As far as we know, no scientific studies have examined the claims of gemstone healing. It would seem that the scientific community does not take the idea seriously enough to expend the effort needed to test these claims. But is this level of skepticism justified?
Consider the idea that a gemstone mineral held close to the skin is extremely unlikely to have any affect on the body. This has actually been a much discussed topic in scientific circles in recent months, having to do with the practice of treating clear topaz with irradiation to produce blue topaz. Rumors and misinformation in the trade led some sellers to stop selling blue topaz altogether due to potential radiation danger. The American Nuclear Regulatory Commission found it necessary to issue a Fact Sheet on Irradiated Gemstones to clear up misunderstandings. They resassured the market that "The NRC has no reason to believe irradiated gemstones currently on the market are unsafe." But this recent controversy certainly demonstrates that gemstones worn close to the body could have significant effects on our well-being.

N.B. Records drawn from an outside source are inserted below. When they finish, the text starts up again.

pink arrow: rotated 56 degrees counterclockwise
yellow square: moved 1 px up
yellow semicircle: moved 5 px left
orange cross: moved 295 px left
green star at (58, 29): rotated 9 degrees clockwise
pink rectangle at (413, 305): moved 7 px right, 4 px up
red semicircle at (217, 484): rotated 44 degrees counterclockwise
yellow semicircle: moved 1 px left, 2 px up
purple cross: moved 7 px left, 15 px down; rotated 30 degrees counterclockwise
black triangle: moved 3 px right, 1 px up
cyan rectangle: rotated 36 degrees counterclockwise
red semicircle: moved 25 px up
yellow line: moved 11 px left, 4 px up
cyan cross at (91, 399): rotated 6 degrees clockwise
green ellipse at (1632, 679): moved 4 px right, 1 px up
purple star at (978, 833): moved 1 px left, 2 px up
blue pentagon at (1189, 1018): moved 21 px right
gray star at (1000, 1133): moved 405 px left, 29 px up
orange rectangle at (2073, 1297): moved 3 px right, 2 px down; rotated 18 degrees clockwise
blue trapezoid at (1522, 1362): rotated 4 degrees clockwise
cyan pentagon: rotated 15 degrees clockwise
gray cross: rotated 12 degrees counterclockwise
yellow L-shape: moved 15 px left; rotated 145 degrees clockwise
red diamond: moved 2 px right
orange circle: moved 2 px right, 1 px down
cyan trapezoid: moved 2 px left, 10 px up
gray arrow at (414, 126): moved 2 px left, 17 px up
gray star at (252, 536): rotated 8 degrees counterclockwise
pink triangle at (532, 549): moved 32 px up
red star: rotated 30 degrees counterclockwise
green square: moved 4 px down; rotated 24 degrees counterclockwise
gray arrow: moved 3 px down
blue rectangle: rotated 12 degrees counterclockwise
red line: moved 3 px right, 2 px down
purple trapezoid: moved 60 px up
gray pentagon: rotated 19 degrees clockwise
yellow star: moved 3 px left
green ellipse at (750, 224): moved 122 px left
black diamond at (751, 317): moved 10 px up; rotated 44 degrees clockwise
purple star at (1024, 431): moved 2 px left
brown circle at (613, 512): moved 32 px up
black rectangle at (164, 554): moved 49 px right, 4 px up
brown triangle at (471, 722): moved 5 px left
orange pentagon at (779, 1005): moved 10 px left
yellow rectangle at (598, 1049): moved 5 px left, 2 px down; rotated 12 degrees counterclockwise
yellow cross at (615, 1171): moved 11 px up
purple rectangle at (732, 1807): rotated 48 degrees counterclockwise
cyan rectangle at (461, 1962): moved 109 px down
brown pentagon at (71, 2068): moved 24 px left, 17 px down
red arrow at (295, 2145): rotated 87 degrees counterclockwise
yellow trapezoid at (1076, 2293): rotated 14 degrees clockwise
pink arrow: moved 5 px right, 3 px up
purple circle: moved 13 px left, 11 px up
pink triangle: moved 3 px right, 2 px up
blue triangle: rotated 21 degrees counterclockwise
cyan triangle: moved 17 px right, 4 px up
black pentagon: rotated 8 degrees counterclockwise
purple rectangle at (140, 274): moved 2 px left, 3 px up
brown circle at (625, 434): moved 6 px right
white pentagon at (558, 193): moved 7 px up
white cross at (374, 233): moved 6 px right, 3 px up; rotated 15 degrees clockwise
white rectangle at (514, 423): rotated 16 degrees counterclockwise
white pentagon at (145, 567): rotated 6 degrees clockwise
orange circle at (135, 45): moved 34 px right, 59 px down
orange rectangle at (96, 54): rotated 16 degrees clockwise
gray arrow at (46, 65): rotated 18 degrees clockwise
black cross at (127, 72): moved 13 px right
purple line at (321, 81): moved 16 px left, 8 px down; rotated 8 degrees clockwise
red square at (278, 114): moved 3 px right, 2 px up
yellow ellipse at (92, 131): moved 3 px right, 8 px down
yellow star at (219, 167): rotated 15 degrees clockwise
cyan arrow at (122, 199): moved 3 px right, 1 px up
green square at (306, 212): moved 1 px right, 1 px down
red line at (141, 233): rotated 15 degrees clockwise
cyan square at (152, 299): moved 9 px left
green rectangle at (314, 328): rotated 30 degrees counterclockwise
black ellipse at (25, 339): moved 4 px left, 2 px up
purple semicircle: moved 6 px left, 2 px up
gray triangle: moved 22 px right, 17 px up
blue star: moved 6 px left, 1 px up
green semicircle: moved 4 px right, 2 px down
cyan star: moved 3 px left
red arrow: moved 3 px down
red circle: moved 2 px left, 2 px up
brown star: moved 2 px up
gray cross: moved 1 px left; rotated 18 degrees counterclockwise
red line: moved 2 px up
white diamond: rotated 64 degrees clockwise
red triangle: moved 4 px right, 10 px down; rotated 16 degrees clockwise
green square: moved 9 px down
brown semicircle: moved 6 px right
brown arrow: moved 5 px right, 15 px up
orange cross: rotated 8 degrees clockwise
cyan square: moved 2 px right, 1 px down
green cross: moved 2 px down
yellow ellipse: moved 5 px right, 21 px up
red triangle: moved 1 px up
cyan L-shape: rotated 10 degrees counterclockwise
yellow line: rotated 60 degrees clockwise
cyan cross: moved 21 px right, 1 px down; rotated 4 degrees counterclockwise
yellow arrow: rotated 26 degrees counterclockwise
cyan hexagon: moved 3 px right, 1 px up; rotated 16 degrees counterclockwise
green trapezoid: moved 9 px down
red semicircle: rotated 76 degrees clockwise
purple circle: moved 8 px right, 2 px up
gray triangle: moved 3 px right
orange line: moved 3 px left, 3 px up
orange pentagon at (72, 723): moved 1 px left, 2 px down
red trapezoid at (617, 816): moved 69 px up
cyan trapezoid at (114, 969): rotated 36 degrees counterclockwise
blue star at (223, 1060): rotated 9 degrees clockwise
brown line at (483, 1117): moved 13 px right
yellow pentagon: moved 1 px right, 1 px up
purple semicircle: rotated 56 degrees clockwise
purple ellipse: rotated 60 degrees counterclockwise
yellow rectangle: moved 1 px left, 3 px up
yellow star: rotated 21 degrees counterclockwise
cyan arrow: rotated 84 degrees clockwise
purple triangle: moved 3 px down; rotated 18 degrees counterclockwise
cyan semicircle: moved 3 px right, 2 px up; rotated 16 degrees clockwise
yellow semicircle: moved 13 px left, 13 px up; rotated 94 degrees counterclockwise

However, it is not only irradiated minerals that been discovered to have special properties. Science has discovered some marvelous properties of crystals that have led to important practical applications. For example, the piezoelectric properties of quartz were first discovered by Jacques and Pierre Curie in 1880. Piezoelectricity is the ability of some materials to generate an electric potential in response to applied mechanical stress. This discovery eventually led to the development of quartz oscillators that were used to build highly accurate quartz clocks. Until the adoption of atomic clocks in the 1960's, these were the most accurate timekeeping devices in the world. With the introduction of cheap semiconductor digital logic, quartz clocks have become ubiquitous in consumer devices.
Another gemstone mineral with unique electrical properties is tourmaline. Tourmaline has both pyroelectric (electric potential when heated) and piezoelectric properties. Tourmaline has been used in pressure-sensitive gauges, beginning with submarine applications in the Second World War. It has also been discovered that tourmaline immersed in water has certain ion generating properties, and a number of patents have been filed for cosmetic and cleansing applications using tourmaline. The latest invention is the tourmaline hair dryer which is said to dry hair more quickly with less damage.
In fact many gemstone materials have found industrial applications due to their special properties. Kyanite has been widely used in the manufacture of spark plugs, heating elements and high voltage electrical insulators, due to its high melting point and low thermal expansion. Fluorite has been used in place of glass in some high performance telescopes and camera lens. Sapphire crystals doped with titanium ions are used to produce tunable lasers that can produce ultrashort pulses.
New applications for gemstone materials continue to be found. This suggests that human understanding of the potential of these materials is still fragmentary. Certainly there is already good reason to think that many gemstones are rather special. But any claims for special healing powers need to be evaluated, like any scientific claim, by careful testing through controlled experiments.